The first phase is putting the main ingredients in the pressure cooker to boil for approximately15 minutes  in water and salt. Later, the cook will reduce the quantity of water and leave only what is needed for the sauce.

Of course, the spices are the main key for every delicious bite, and tkalia includes all the colorful ones.

The cook uses black pepper,  cumin, salt, garlic, turmeric powder, red pepper, chili, coriander,  olive, and vegetable oil and leaves to simmer until it is ready for serving it with homemade bread or mekhmar (flatbread).

Tkalia is not only served during Eid Al Adha, but it is also served on normal days. The taste, however, differs as the atmosphere of celebrations can have a special influence on the food you eat.

Delicious barbecue smoke

Be prepared to smell delicious smoke from the barbecue grills out of almost all the houses. In addition to tkalia, most of the Moroccan people also prepare grilled lamb liver, known as boulfaf.

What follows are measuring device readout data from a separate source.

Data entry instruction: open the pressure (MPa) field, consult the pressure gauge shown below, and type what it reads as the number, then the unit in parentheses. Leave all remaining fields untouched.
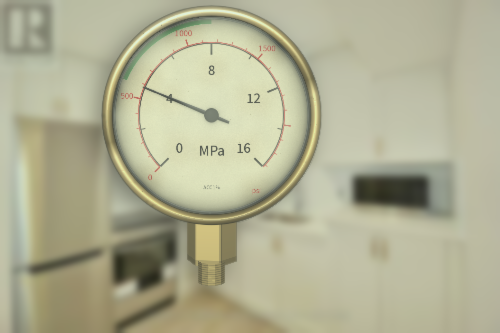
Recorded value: 4 (MPa)
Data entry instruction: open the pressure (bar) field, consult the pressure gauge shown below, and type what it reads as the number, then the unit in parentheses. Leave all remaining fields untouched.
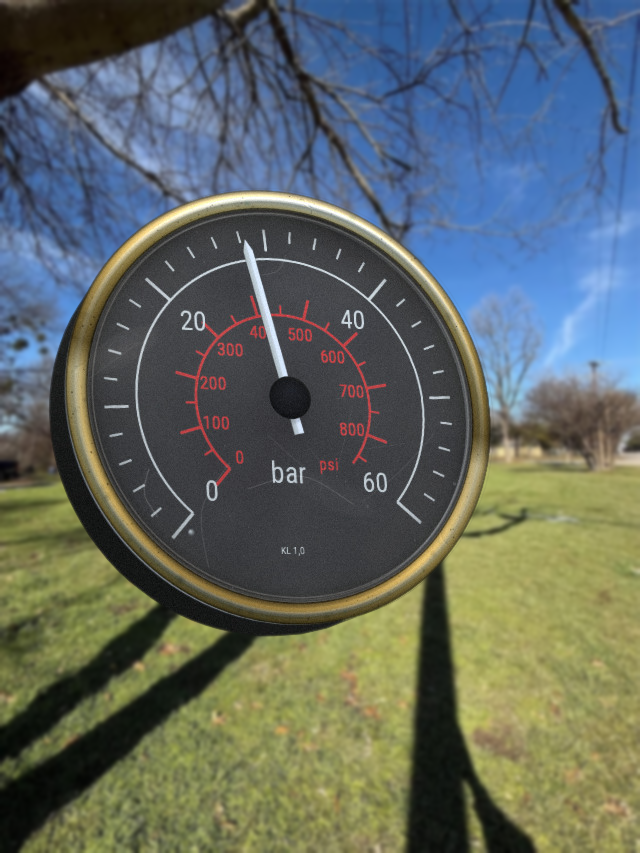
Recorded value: 28 (bar)
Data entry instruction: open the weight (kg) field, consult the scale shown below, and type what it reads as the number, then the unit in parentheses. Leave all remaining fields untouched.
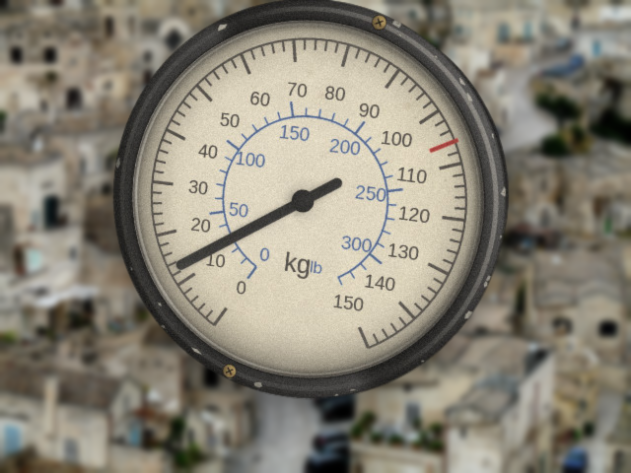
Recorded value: 13 (kg)
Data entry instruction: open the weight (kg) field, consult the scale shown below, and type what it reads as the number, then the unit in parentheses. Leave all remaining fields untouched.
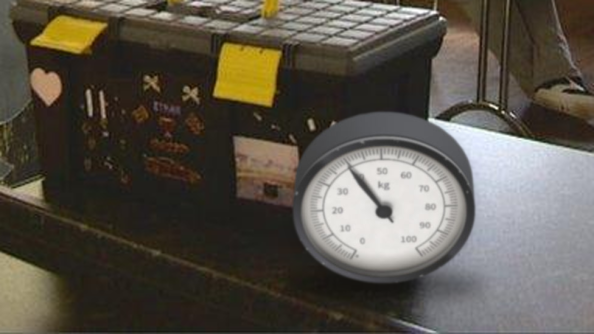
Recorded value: 40 (kg)
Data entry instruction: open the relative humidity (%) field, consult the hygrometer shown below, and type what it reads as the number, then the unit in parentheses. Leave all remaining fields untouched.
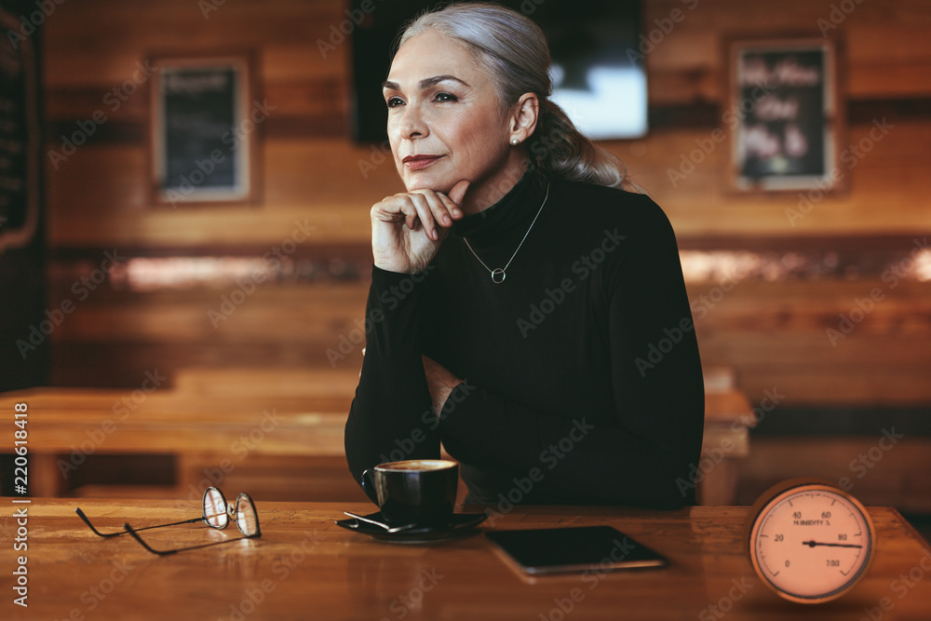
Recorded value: 85 (%)
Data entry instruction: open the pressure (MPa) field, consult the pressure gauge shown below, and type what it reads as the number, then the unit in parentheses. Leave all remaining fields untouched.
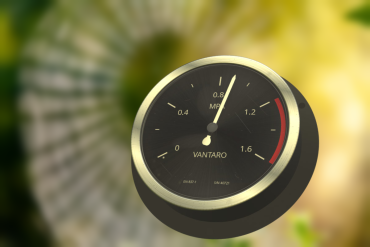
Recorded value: 0.9 (MPa)
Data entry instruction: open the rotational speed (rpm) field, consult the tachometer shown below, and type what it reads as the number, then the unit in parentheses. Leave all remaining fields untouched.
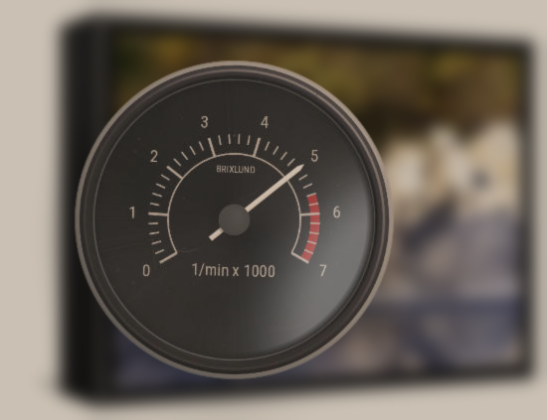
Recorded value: 5000 (rpm)
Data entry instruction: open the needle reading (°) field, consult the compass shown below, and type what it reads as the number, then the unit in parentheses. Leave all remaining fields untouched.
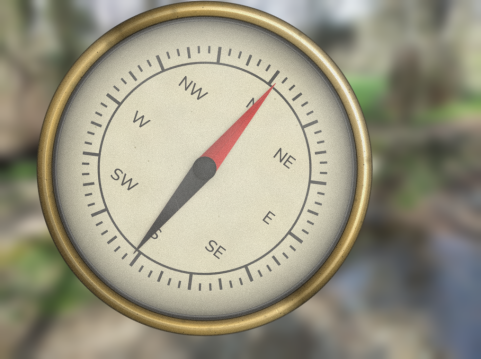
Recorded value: 2.5 (°)
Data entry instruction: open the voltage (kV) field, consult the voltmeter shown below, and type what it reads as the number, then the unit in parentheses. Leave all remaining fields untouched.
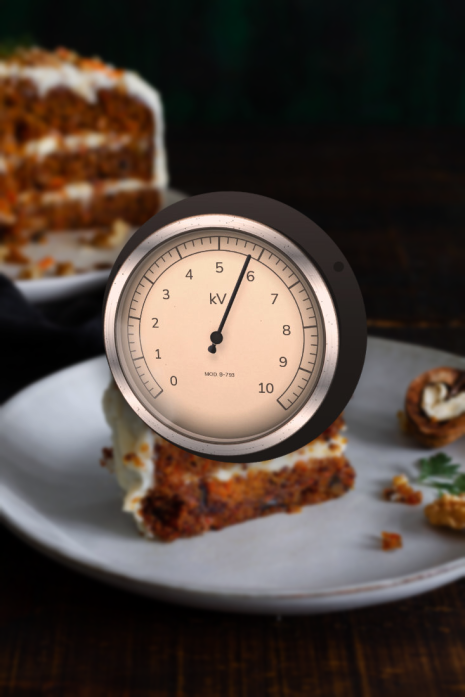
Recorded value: 5.8 (kV)
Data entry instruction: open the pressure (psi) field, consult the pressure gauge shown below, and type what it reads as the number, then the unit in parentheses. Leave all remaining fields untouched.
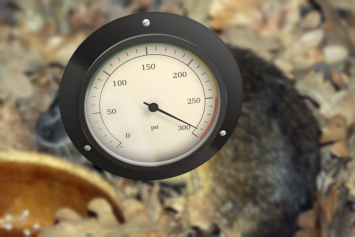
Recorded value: 290 (psi)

If you are suffering from high cholesterol or blood pressure, it is preferable to avoid this meal as the liver is usually covered with sheep fat. The dish is not so difficult in terms of preparation. 

The cook will need two main ingredients: fat and livers. Traditionally, the cook will put the liver in a barbecue grill until it is semi-cooked.

Moroccan boulfaf

Later, the cook will cut the liver into inches and wrap them in sheep fat, before threading them onto a skewer. Each skewer can include five to six pieces which can be so sufficient. The dish is usually served with red chilli pepper, cumin, and salt.

Moroccan tea is also one of the key elements used in Eid Al Adha. It can be served either before or after the food to help digest these delicious delicacies.